7 March 2008
Robert Softely reviewed Static at Traverse Theatre, Edinburgh, performed by Graeae and Suspect Culture, March 2008
"This isn’t a show just about music, this is a show that’s also about everything else." This line, adapted from the show itself, pretty much sums up Static. In covering the ideas of death, loss, religion, exclusion and music, it is a truly theatrical melting pot. As someone who knows the work of both Graeae and Suspect Culture pretty well, I was very keen to see what would happen when they came together. The result? Hmm ... interesting.
Static centres on the story of Sarah, a woman who has recently lost her husband, examining the lengths we go to in coping with grief. Her husband, Chris, was deafened during an accident not long after they met and it’s his love of music that provides the core catalyst of the play. After Chris dies, Sarah enlists the help of their friend Martin to decipher the message Chris has left for her in a compilation tape. The production explores all of these themes of loss, be it of a loved one, music or oneself, with poetry and deftness, beautifully crafted by elegant direction and skilful performances by all four cast members.

[Excerpt from a dataset]
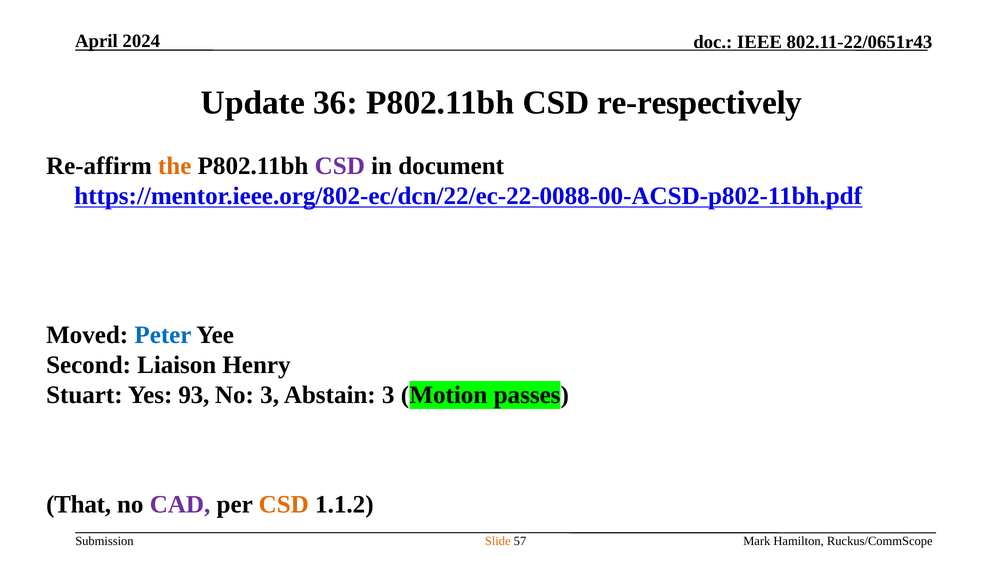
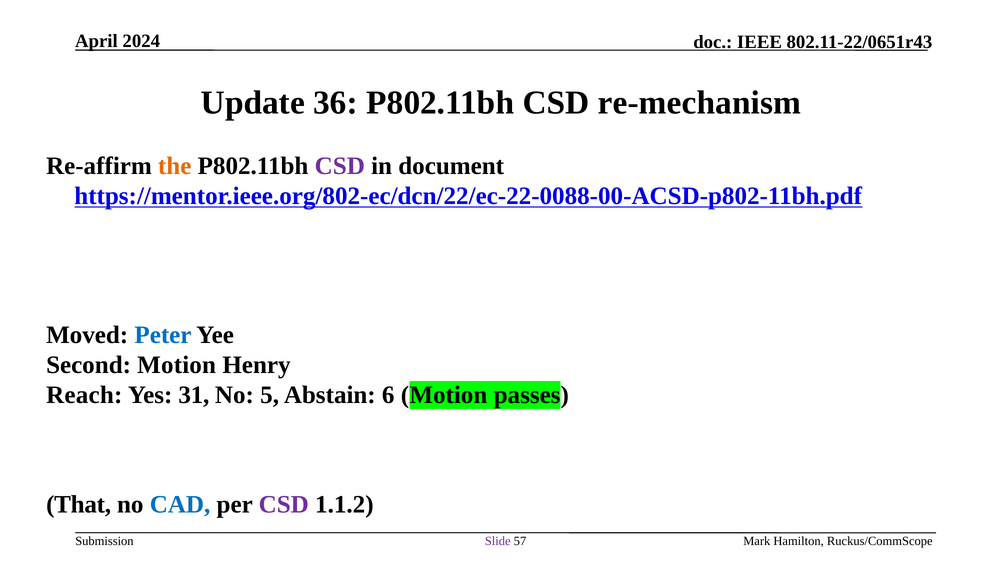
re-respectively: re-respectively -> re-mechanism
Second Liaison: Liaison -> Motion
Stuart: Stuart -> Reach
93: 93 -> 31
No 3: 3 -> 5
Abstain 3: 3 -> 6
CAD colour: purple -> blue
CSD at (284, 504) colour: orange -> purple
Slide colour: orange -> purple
==
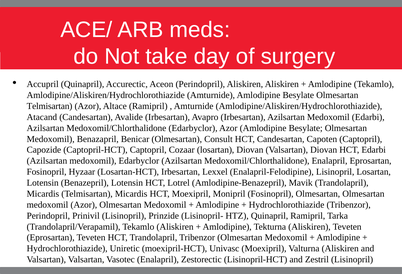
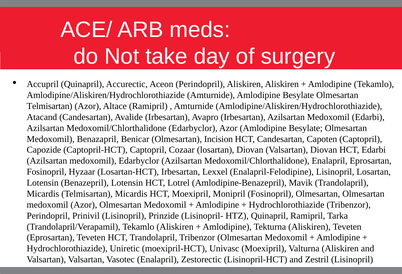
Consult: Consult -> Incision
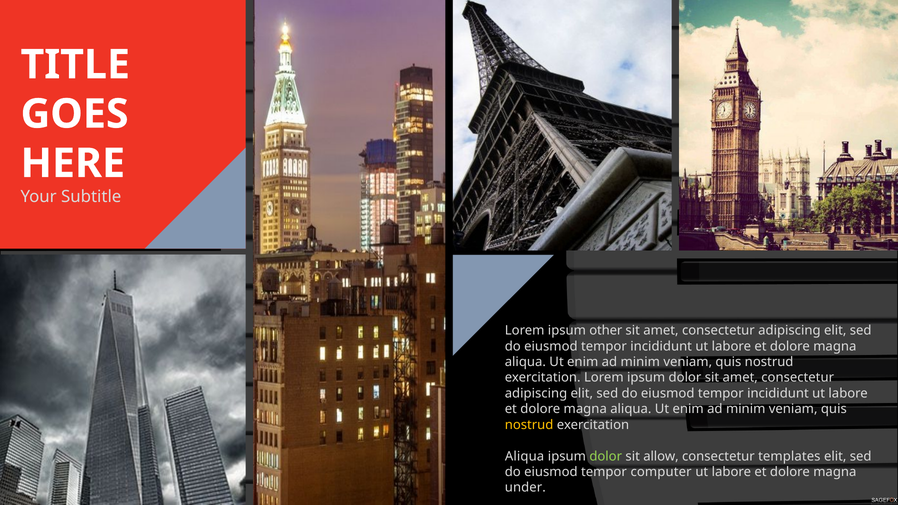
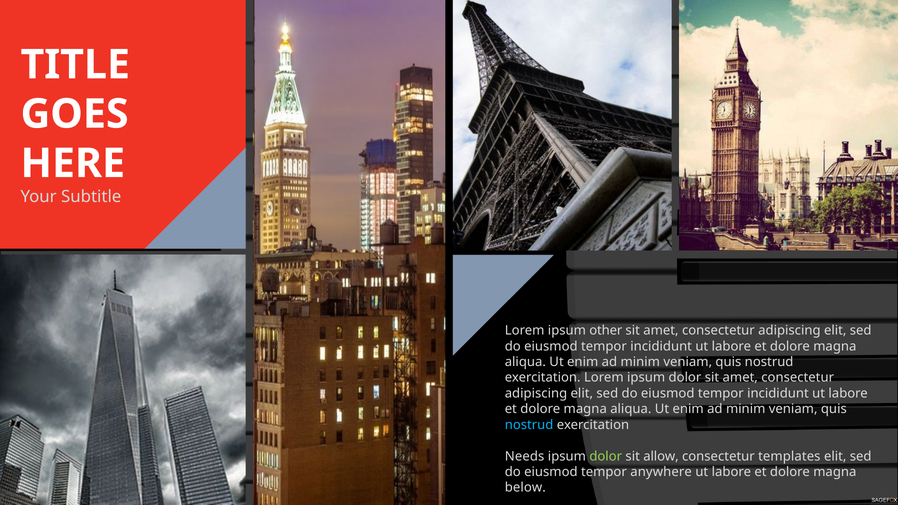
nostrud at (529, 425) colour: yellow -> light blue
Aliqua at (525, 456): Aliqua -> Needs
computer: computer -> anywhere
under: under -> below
...
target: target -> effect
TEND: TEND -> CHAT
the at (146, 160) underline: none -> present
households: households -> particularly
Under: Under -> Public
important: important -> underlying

◆ Actions to take
(A) In the theater review, who does Sarah enlist to help decipher the message Chris left her?
(B) Go on with the review of Static from where it stops.
The listing has no connection to the theater review.

◆ Replies
(A) Their friend Martin.

(B)
I wholly admit this is a sorry admission, but it was so refreshing to see a show where there was no division between disabled and non-disabled actors in terms of quality of performance – this felt like a truly inclusive piece of theatre. Pauline Lockhart gives an emotionally charged performance as Sarah, managing to avoid the easy temptation of reducing the character to a hysterical weeping widow. In playing the omnipresent (but never seen by the other characters) Chris, Steven Webb signs with such energy and passion that he demands attention.
The production is not without its faults. The use of sensory bombardment for the first 20 minutes of the show is clearly intended to alienate the audience, while the on-stage action is highly emotional and engaging. These contradictory factors leave you confused, which may well be their intention, but nonetheless this is unsatisfying. Furthermore, the use of differing scripts for the spoken play as opposed to the play told through BSL is a radical convention, but I couldn’t help wondering if the hearing audience had an ultimately more satisfying experience than a Deaf person might have had.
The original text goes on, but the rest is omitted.